**Task description**
Which lines of the data contain the string "effects"? Show each of them.

Plain-text engineering files
§ §
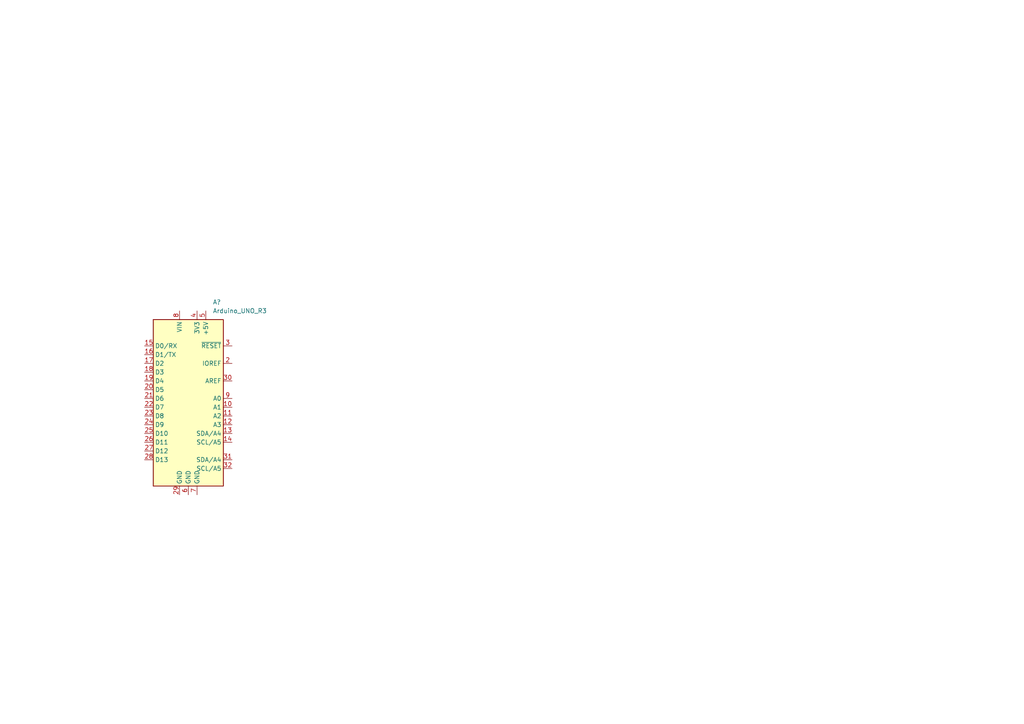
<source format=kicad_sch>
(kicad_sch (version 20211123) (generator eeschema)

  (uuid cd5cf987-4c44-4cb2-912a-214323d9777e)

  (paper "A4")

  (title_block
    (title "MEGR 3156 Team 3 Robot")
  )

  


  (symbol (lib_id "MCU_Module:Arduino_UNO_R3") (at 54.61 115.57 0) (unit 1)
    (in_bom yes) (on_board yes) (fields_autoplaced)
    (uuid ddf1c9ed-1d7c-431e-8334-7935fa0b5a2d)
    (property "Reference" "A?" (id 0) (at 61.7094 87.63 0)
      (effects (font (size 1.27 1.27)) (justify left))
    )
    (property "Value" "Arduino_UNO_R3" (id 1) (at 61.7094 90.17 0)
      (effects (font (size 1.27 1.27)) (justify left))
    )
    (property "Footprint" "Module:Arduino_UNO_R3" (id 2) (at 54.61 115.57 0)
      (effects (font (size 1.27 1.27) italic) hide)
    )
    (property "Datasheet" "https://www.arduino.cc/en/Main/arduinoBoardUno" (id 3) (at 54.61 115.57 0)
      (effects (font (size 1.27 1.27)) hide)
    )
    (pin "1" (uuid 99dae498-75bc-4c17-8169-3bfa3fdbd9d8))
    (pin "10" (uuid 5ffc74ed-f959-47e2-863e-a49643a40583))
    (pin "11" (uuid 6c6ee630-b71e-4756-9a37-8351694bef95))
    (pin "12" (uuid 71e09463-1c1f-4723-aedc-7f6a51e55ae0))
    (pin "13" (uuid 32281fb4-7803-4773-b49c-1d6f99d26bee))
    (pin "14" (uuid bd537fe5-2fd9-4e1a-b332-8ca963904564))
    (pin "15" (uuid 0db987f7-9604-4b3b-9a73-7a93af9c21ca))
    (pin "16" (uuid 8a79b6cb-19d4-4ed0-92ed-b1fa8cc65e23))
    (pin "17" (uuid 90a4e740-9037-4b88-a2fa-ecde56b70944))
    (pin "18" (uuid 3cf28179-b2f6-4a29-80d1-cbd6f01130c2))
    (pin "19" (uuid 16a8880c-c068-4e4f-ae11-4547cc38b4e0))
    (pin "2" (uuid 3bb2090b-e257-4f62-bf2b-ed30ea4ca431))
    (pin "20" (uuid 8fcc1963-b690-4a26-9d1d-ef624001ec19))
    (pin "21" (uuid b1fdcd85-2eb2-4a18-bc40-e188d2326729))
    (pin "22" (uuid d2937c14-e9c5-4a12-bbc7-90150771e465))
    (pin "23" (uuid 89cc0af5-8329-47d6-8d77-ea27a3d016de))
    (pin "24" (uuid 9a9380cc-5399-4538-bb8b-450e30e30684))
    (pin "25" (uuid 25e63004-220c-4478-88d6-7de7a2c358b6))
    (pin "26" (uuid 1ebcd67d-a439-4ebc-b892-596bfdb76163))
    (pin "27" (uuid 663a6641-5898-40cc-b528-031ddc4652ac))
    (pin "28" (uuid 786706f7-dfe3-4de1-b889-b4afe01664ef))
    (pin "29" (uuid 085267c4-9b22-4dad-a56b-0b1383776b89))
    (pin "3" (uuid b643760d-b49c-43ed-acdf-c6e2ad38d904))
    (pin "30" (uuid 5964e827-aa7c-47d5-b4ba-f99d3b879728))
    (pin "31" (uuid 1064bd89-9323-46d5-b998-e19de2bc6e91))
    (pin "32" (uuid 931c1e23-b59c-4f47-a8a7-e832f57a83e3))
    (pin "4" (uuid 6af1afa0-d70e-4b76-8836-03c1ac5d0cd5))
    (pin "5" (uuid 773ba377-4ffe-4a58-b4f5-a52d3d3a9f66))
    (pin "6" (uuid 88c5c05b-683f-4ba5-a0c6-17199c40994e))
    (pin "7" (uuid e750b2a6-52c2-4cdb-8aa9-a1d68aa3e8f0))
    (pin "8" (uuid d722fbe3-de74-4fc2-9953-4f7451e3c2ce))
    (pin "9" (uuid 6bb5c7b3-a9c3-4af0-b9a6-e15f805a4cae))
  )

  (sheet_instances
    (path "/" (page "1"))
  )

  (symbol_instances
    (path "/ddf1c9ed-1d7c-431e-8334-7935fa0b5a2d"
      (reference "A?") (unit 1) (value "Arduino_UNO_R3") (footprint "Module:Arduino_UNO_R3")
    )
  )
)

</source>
§ §
**Reply to the exercise**
      (effects (font (size 1.27 1.27)) (justify left))
      (effects (font (size 1.27 1.27)) (justify left))
      (effects (font (size 1.27 1.27) italic) hide)
      (effects (font (size 1.27 1.27)) hide)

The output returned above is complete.